Psychomotricienne au service musculation physique et réadaptation du centre hospitalier de Laval

« Grâce à l’atelier Corps et mouvement, les patients avouent redécouvrir une partie de leur corps et ça, c’est vraiment très bien ! » Blandine Paumard a le sourire jusqu’aux oreilles et une lueur particulière dans le regard lorsqu’elle se rappelle certains témoignages. Cette Mayennaise de 42 ans est psychomotricienne au centre hospitalier de Laval depuis douze ans maintenant. Pendant ses études de psychologie, elle a une seule certitude : elle a besoin d’action. « Je ne me voyais pas être psychologue, où on parle seulement. » Elle entrera, sur concours, dans une des rares écoles françaises de psychomotricité à Lille.

Quelques années plus tard, c’est toujours le besoin d’agir qui la guide. Cette pétillante brunette fait partie de l’équipe de thérapeutes qui a mis en place il y a quatre ans l’atelier Corps et mouvement au centre hospitalier. Laëtitia Davy, danseuse et enseignante au conservatoire de Laval Agglo, intervient auprès des patients du service de réadaptation. Qu’ils soient en fauteuil, handicapés provisoirement ou plus durablement, ces accidentés de la vie sont tous invités à participer en groupe. « Il y a parfois quelques réticences à cause de la danse et du regard des autres mais au final peu refusent et la mayonnaise prend dès la première séance. »

● **Les données**:
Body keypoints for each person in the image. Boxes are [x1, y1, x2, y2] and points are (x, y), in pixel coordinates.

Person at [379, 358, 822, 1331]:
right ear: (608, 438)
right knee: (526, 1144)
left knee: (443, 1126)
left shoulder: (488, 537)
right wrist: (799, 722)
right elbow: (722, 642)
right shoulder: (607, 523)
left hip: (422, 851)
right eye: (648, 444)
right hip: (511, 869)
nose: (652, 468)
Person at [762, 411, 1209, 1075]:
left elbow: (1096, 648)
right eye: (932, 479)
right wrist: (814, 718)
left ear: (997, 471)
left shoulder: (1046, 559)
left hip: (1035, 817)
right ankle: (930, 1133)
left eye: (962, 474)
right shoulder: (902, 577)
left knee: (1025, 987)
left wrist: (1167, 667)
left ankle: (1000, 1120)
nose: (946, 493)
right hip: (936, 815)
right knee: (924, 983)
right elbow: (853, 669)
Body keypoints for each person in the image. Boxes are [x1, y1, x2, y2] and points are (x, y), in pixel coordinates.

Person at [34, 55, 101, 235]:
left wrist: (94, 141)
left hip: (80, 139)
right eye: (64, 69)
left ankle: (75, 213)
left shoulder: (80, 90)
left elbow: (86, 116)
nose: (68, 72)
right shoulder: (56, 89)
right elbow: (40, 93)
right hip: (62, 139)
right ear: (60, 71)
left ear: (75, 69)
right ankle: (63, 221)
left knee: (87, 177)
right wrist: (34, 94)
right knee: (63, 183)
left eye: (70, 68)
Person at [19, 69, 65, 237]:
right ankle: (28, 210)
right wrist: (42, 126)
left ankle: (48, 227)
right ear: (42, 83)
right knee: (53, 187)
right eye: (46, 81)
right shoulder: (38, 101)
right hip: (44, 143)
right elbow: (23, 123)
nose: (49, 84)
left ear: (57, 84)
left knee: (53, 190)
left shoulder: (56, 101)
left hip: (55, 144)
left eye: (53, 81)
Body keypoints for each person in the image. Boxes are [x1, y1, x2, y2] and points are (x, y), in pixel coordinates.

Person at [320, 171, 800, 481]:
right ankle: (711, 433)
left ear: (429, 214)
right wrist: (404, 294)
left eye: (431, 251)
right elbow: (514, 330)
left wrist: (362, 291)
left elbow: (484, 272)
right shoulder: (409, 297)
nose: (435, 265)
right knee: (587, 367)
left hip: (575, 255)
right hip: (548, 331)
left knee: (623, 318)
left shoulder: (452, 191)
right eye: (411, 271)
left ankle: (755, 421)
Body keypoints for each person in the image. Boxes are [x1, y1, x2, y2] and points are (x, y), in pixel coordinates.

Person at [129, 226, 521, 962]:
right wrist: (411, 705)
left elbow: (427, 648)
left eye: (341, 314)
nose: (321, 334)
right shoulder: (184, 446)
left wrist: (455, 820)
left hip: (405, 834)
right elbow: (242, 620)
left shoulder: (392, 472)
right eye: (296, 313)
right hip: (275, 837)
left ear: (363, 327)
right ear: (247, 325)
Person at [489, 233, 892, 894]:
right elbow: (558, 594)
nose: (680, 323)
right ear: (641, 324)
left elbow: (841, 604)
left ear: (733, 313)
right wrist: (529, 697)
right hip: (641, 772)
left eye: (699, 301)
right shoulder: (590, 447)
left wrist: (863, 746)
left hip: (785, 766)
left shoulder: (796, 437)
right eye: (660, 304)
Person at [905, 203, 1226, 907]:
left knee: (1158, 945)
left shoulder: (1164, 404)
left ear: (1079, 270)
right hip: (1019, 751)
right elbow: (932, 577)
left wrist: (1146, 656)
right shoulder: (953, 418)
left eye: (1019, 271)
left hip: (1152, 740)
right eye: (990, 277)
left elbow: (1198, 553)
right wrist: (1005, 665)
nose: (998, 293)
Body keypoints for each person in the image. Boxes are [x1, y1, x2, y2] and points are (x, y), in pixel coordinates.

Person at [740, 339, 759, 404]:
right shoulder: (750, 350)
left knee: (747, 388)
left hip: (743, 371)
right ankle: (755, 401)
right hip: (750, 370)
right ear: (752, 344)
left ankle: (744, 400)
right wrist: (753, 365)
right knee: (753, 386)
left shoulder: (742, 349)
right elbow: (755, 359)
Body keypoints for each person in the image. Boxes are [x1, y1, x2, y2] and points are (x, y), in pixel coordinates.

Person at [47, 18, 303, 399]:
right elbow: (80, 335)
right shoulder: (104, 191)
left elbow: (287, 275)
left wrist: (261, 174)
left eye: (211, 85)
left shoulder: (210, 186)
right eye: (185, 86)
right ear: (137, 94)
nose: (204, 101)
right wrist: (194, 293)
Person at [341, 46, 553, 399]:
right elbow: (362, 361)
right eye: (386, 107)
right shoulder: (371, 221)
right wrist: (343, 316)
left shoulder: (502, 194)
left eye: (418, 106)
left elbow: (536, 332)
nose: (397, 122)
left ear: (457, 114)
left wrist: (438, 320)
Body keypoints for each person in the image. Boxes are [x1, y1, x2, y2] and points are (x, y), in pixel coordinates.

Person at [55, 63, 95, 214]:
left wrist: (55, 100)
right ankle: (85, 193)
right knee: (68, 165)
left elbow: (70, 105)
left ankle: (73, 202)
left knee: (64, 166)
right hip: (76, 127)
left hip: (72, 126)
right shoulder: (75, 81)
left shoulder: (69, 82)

● **Travail demandé**: Relevez toutes les paroles rapportées entre guillemets dans le texte consacré à la psychomotricienne du centre hospitalier de Laval. Il n’est pas nécessaire de recourir aux données.

● **Résultat obtenu**:
- « Grâce à l’atelier Corps et mouvement, les patients avouent redécouvrir une partie de leur corps et ça, c’est vraiment très bien ! »
- « Je ne me voyais pas être psychologue, où on parle seulement. »
- « Il y a parfois quelques réticences à cause de la danse et du regard des autres mais au final peu refusent et la mayonnaise prend dès la première séance. »